● **Aim of the exercise**: The lines to repeat are those below from the one containing "M580,173H595V184L580,183Z" down to the one containing "M883,609V614H827V610Z", both included; reproduce them exactly and nothing else.

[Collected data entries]
_____

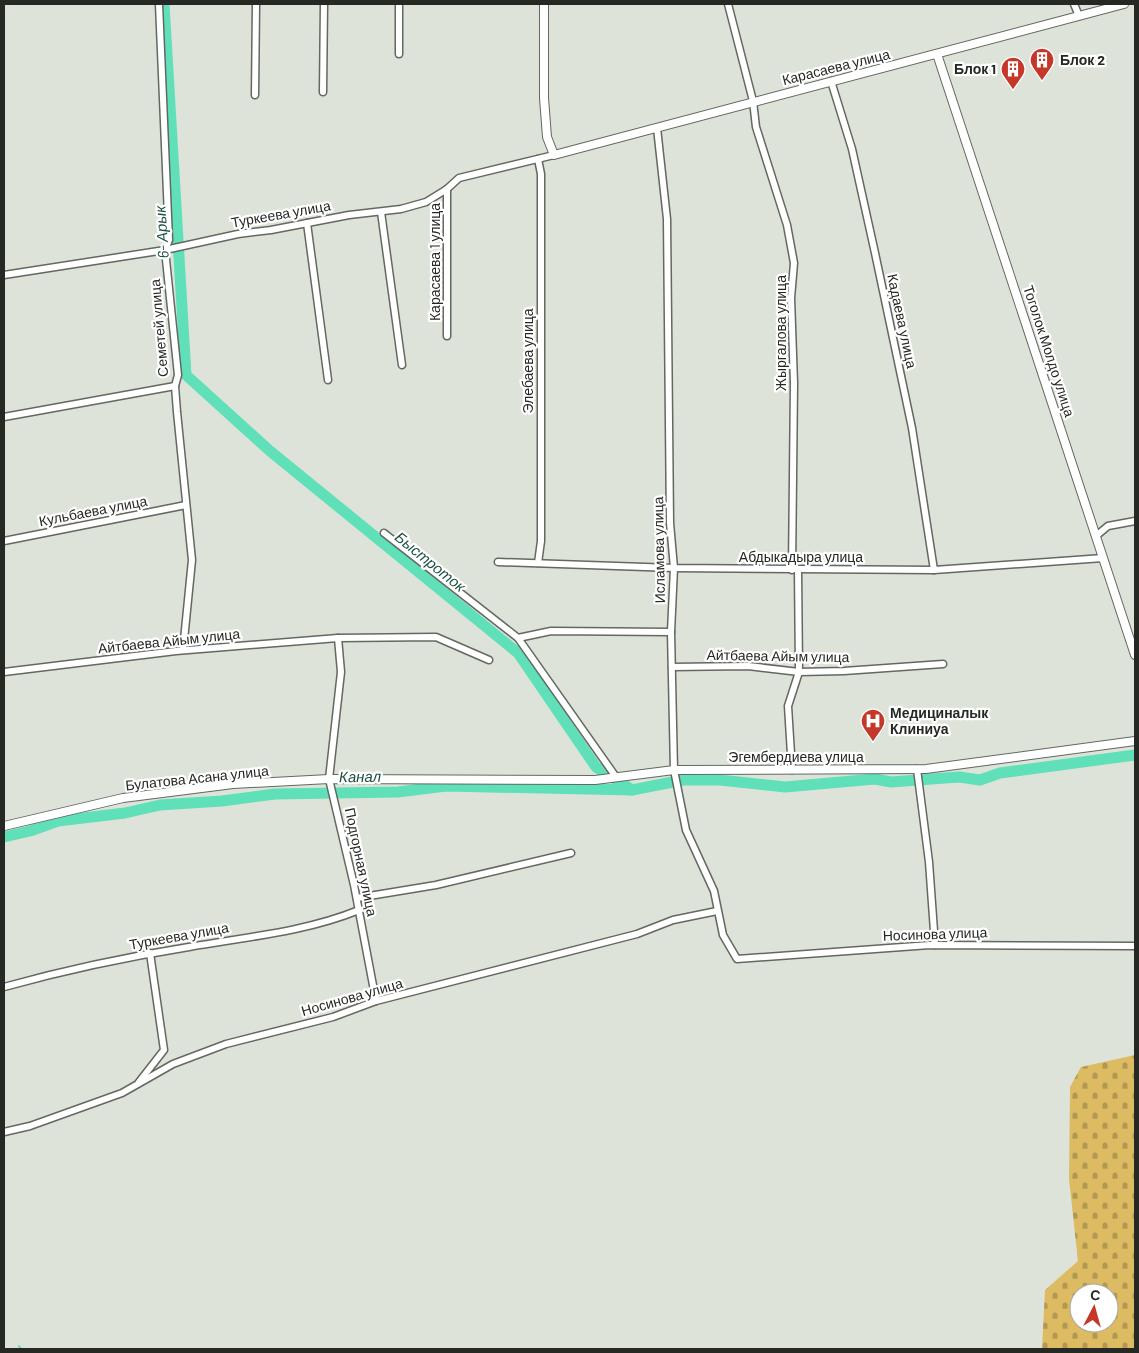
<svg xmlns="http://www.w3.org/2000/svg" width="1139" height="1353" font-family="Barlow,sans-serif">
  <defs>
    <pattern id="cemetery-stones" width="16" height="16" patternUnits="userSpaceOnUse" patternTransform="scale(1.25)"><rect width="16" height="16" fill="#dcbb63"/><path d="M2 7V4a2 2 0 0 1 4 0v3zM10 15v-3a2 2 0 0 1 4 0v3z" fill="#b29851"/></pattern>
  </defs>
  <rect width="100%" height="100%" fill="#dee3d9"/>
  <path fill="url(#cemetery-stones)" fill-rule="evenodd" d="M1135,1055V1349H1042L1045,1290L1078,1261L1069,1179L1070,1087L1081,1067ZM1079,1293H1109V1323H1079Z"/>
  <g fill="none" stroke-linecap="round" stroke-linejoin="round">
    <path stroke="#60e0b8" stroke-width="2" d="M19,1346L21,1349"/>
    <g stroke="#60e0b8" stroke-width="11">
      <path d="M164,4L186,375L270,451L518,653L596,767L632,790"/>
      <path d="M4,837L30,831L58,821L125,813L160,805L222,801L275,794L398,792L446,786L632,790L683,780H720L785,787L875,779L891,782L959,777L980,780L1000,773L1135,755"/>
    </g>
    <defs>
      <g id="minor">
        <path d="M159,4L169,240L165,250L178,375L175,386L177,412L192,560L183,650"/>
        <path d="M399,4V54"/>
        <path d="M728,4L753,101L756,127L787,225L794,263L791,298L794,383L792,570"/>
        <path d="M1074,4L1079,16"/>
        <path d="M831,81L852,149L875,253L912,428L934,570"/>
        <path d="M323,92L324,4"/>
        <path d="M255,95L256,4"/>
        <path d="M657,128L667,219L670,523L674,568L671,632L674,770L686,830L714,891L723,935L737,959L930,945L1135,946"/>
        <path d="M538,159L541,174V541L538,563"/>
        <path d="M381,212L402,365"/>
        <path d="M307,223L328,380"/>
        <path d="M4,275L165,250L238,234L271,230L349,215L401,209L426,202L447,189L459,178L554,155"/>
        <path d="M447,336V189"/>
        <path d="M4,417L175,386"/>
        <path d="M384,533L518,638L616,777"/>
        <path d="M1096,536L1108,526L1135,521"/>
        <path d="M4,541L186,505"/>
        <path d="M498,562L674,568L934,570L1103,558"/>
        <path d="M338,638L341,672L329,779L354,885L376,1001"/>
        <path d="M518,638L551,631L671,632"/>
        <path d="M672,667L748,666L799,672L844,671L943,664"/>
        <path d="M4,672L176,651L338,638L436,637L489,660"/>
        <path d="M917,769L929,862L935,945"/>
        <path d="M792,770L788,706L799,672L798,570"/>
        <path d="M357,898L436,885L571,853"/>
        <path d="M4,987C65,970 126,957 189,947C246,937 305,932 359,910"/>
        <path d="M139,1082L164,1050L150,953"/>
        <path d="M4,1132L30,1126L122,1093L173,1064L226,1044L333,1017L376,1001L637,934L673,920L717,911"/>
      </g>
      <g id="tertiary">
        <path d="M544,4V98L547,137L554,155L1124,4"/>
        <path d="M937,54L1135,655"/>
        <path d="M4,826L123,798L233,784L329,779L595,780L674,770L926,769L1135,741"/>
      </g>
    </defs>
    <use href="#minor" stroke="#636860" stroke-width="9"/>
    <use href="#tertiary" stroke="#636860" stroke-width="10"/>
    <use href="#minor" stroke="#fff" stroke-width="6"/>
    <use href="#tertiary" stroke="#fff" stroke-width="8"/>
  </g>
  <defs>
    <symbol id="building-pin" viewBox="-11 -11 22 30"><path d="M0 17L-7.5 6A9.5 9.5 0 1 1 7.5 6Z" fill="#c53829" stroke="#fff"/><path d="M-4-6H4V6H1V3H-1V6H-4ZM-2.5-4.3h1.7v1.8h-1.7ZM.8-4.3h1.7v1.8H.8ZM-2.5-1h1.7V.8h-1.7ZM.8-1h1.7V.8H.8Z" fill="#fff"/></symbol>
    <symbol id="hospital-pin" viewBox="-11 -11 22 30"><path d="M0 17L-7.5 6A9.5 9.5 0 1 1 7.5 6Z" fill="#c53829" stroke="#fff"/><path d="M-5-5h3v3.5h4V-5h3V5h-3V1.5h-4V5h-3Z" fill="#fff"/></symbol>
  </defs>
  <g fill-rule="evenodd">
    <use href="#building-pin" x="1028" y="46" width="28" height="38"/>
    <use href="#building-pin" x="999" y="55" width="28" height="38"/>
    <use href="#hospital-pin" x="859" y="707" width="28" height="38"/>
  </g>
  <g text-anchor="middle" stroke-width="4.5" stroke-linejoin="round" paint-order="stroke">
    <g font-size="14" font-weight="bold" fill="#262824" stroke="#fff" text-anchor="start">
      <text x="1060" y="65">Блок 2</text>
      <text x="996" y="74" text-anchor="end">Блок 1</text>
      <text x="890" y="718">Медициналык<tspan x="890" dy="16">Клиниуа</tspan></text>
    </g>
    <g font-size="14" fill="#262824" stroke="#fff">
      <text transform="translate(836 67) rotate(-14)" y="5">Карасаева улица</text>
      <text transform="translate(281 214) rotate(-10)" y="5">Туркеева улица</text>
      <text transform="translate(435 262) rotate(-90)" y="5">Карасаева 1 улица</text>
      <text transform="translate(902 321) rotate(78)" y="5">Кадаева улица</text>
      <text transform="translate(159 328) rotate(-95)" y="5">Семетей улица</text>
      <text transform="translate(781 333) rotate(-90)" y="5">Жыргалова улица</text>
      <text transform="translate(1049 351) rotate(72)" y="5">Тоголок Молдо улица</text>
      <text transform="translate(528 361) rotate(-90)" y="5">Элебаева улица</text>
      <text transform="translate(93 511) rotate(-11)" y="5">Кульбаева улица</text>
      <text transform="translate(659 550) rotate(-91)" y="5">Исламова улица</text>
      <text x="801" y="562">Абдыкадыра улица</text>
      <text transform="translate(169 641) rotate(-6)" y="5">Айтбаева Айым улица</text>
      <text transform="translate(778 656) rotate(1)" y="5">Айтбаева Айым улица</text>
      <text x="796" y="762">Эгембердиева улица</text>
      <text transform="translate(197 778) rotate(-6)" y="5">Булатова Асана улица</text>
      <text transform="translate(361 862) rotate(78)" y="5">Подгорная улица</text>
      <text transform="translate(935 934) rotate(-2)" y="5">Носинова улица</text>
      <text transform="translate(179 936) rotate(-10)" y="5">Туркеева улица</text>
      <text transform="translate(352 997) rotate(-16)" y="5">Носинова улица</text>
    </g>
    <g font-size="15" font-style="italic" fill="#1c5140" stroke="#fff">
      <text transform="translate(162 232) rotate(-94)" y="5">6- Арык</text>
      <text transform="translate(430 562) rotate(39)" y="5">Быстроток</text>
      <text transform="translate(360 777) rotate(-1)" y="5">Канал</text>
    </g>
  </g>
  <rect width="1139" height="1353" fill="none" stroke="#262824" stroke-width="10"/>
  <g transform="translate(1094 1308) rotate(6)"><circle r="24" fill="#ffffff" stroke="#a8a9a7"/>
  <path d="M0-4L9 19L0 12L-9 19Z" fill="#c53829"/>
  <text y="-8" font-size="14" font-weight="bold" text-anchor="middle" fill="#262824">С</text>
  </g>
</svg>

_____

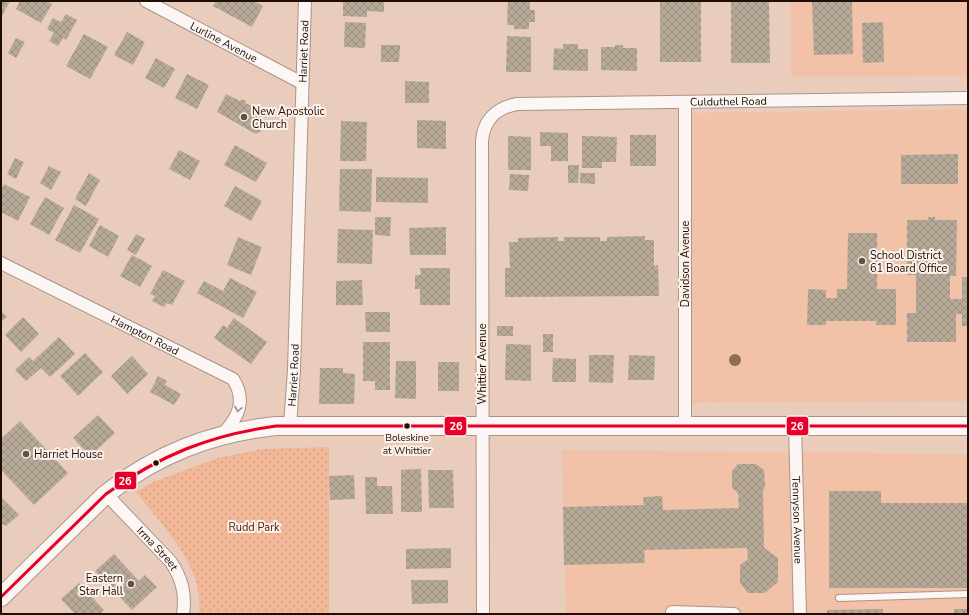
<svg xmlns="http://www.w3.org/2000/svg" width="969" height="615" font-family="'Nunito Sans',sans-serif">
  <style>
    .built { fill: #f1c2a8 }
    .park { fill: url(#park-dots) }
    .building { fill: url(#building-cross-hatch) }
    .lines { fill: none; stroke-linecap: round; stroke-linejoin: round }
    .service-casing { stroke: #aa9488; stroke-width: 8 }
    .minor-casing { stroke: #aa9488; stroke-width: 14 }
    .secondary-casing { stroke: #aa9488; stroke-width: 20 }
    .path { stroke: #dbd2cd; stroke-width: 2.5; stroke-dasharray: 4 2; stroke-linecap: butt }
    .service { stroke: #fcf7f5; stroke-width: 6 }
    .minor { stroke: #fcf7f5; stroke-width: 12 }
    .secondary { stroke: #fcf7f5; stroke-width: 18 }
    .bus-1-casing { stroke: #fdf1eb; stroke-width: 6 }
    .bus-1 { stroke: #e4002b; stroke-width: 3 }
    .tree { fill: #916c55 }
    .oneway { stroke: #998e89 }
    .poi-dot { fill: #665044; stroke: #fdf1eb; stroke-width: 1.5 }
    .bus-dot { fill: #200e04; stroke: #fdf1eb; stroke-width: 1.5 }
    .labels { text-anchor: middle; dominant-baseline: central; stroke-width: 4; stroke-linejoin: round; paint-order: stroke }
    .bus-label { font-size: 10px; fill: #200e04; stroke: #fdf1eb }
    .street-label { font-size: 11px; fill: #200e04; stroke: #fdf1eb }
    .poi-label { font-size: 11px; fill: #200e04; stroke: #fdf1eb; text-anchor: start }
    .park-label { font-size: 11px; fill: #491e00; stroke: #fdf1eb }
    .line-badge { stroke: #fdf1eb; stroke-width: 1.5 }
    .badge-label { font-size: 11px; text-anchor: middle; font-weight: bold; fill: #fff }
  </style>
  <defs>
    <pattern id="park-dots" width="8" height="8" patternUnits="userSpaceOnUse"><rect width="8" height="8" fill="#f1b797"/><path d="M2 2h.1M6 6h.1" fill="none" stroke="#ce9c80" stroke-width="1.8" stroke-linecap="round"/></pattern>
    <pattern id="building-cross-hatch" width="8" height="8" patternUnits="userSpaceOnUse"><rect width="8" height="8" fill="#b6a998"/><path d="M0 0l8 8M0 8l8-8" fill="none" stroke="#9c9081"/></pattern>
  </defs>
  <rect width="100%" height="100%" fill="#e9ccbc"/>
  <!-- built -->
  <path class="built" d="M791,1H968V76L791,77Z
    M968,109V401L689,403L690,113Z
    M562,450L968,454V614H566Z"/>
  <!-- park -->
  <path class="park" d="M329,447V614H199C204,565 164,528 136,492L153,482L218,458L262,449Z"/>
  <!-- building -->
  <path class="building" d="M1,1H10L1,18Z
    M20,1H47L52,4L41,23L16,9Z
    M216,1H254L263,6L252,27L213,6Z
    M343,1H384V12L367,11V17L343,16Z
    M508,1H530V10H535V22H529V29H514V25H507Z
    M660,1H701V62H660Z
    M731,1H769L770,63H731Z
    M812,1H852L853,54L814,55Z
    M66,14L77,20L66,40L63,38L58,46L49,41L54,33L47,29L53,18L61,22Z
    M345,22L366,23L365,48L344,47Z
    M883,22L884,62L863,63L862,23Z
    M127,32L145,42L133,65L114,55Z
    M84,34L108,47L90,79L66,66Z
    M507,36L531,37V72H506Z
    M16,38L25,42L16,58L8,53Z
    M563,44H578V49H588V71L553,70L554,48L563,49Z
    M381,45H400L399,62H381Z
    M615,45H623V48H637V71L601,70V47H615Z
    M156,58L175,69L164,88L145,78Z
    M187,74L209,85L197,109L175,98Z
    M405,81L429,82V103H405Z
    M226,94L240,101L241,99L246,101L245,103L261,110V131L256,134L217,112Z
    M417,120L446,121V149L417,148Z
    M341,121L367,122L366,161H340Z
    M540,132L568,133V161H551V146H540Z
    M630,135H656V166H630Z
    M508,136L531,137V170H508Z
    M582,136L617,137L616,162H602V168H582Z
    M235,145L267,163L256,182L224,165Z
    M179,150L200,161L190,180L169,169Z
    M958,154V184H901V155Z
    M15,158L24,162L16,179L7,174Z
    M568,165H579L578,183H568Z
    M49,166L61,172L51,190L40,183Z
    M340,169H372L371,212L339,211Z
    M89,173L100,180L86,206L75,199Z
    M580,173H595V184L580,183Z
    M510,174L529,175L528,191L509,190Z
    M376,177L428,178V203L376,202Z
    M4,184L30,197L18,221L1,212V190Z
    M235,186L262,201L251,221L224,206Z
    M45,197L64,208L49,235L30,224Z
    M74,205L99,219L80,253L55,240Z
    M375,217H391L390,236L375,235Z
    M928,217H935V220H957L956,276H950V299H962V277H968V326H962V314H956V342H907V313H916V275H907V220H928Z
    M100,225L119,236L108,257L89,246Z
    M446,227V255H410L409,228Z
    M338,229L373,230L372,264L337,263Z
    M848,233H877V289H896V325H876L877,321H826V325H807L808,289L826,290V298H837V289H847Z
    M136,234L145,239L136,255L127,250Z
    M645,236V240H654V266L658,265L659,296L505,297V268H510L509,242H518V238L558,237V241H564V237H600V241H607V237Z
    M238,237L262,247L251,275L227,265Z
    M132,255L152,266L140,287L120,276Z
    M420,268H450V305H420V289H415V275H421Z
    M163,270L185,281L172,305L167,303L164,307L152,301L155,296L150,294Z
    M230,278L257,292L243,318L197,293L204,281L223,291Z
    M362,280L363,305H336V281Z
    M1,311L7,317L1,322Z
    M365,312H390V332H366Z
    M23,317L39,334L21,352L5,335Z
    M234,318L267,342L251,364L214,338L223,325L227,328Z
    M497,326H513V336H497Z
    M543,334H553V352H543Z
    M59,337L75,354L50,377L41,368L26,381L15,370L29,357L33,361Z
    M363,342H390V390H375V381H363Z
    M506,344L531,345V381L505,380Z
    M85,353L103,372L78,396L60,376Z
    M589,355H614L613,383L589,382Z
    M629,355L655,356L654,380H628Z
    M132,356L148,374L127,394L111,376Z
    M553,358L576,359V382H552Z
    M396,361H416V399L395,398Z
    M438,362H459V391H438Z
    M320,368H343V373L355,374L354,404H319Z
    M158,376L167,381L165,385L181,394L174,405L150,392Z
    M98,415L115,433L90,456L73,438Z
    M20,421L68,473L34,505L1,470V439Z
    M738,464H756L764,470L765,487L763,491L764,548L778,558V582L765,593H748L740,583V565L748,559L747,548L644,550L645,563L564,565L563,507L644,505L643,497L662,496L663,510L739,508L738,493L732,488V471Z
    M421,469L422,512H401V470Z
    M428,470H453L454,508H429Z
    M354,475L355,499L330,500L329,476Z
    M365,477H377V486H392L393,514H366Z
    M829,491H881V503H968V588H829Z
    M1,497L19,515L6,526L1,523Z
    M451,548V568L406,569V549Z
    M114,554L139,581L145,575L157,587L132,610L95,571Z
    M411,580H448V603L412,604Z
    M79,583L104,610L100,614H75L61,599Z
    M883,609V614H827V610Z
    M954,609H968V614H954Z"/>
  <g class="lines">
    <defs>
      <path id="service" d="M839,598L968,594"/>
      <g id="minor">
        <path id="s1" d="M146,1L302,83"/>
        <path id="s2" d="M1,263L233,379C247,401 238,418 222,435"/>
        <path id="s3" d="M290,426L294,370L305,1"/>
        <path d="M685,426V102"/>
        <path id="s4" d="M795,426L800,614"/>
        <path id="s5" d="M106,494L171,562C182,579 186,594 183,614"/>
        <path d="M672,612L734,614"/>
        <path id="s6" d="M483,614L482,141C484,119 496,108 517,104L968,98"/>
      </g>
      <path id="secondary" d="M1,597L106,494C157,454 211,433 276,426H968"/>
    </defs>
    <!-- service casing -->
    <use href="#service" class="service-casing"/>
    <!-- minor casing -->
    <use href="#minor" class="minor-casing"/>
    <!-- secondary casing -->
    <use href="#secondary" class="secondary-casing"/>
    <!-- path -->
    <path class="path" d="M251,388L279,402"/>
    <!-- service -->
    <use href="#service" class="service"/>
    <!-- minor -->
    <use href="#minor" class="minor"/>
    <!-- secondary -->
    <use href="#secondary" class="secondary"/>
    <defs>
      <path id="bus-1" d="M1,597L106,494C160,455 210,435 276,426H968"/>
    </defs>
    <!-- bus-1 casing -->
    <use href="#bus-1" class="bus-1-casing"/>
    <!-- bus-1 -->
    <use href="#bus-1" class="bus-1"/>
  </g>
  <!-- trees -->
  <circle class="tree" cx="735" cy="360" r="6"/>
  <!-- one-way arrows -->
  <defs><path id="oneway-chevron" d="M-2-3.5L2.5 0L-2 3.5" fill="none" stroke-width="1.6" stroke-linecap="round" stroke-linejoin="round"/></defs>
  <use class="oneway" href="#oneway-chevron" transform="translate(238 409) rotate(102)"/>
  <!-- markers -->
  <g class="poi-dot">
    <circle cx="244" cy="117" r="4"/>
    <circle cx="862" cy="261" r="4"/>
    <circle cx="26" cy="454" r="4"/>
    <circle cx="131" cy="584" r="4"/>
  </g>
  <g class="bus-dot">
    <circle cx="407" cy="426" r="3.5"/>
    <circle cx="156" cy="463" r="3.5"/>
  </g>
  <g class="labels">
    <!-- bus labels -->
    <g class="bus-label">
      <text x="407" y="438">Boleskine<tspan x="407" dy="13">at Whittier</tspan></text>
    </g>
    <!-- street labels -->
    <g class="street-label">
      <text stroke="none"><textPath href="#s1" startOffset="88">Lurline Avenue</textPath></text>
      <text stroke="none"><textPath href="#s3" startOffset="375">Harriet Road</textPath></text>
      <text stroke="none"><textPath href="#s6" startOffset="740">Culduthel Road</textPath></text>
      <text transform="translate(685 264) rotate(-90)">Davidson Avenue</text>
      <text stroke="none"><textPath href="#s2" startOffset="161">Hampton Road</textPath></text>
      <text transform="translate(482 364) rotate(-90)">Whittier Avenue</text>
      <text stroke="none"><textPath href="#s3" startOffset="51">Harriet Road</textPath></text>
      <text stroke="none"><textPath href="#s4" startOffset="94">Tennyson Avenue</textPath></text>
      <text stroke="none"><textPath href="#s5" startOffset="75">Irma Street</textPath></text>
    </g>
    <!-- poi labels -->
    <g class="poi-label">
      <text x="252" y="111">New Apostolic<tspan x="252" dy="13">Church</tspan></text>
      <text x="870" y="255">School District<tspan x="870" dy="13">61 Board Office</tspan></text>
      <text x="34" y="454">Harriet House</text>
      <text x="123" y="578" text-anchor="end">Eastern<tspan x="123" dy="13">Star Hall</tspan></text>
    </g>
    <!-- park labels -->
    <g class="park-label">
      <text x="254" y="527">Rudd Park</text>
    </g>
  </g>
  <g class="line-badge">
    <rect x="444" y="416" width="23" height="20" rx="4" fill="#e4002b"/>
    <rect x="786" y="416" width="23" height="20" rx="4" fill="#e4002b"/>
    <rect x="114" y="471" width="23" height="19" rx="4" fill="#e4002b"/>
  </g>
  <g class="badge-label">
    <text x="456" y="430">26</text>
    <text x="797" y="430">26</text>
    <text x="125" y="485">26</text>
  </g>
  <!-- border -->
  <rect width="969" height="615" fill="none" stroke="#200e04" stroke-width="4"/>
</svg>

_____

● **Solved problem**:
    M580,173H595V184L580,183Z
    M510,174L529,175L528,191L509,190Z
    M376,177L428,178V203L376,202Z
    M4,184L30,197L18,221L1,212V190Z
    M235,186L262,201L251,221L224,206Z
    M45,197L64,208L49,235L30,224Z
    M74,205L99,219L80,253L55,240Z
    M375,217H391L390,236L375,235Z
    M928,217H935V220H957L956,276H950V299H962V277H968V326H962V314H956V342H907V313H916V275H907V220H928Z
    M100,225L119,236L108,257L89,246Z
    M446,227V255H410L409,228Z
    M338,229L373,230L372,264L337,263Z
    M848,233H877V289H896V325H876L877,321H826V325H807L808,289L826,290V298H837V289H847Z
    M136,234L145,239L136,255L127,250Z
    M645,236V240H654V266L658,265L659,296L505,297V268H510L509,242H518V238L558,237V241H564V237H600V241H607V237Z
    M238,237L262,247L251,275L227,265Z
    M132,255L152,266L140,287L120,276Z
    M420,268H450V305H420V289H415V275H421Z
    M163,270L185,281L172,305L167,303L164,307L152,301L155,296L150,294Z
    M230,278L257,292L243,318L197,293L204,281L223,291Z
    M362,280L363,305H336V281Z
    M1,311L7,317L1,322Z
    M365,312H390V332H366Z
    M23,317L39,334L21,352L5,335Z
    M234,318L267,342L251,364L214,338L223,325L227,328Z
    M497,326H513V336H497Z
    M543,334H553V352H543Z
    M59,337L75,354L50,377L41,368L26,381L15,370L29,357L33,361Z
    M363,342H390V390H375V381H363Z
    M506,344L531,345V381L505,380Z
    M85,353L103,372L78,396L60,376Z
    M589,355H614L613,383L589,382Z
    M629,355L655,356L654,380H628Z
    M132,356L148,374L127,394L111,376Z
    M553,358L576,359V382H552Z
    M396,361H416V399L395,398Z
    M438,362H459V391H438Z
    M320,368H343V373L355,374L354,404H319Z
    M158,376L167,381L165,385L181,394L174,405L150,392Z
    M98,415L115,433L90,456L73,438Z
    M20,421L68,473L34,505L1,470V439Z
    M738,464H756L764,470L765,487L763,491L764,548L778,558V582L765,593H748L740,583V565L748,559L747,548L644,550L645,563L564,565L563,507L644,505L643,497L662,496L663,510L739,508L738,493L732,488V471Z
    M421,469L422,512H401V470Z
    M428,470H453L454,508H429Z
    M354,475L355,499L330,500L329,476Z
    M365,477H377V486H392L393,514H366Z
    M829,491H881V503H968V588H829Z
    M1,497L19,515L6,526L1,523Z
    M451,548V568L406,569V549Z
    M114,554L139,581L145,575L157,587L132,610L95,571Z
    M411,580H448V603L412,604Z
    M79,583L104,610L100,614H75L61,599Z
    M883,609V614H827V610Z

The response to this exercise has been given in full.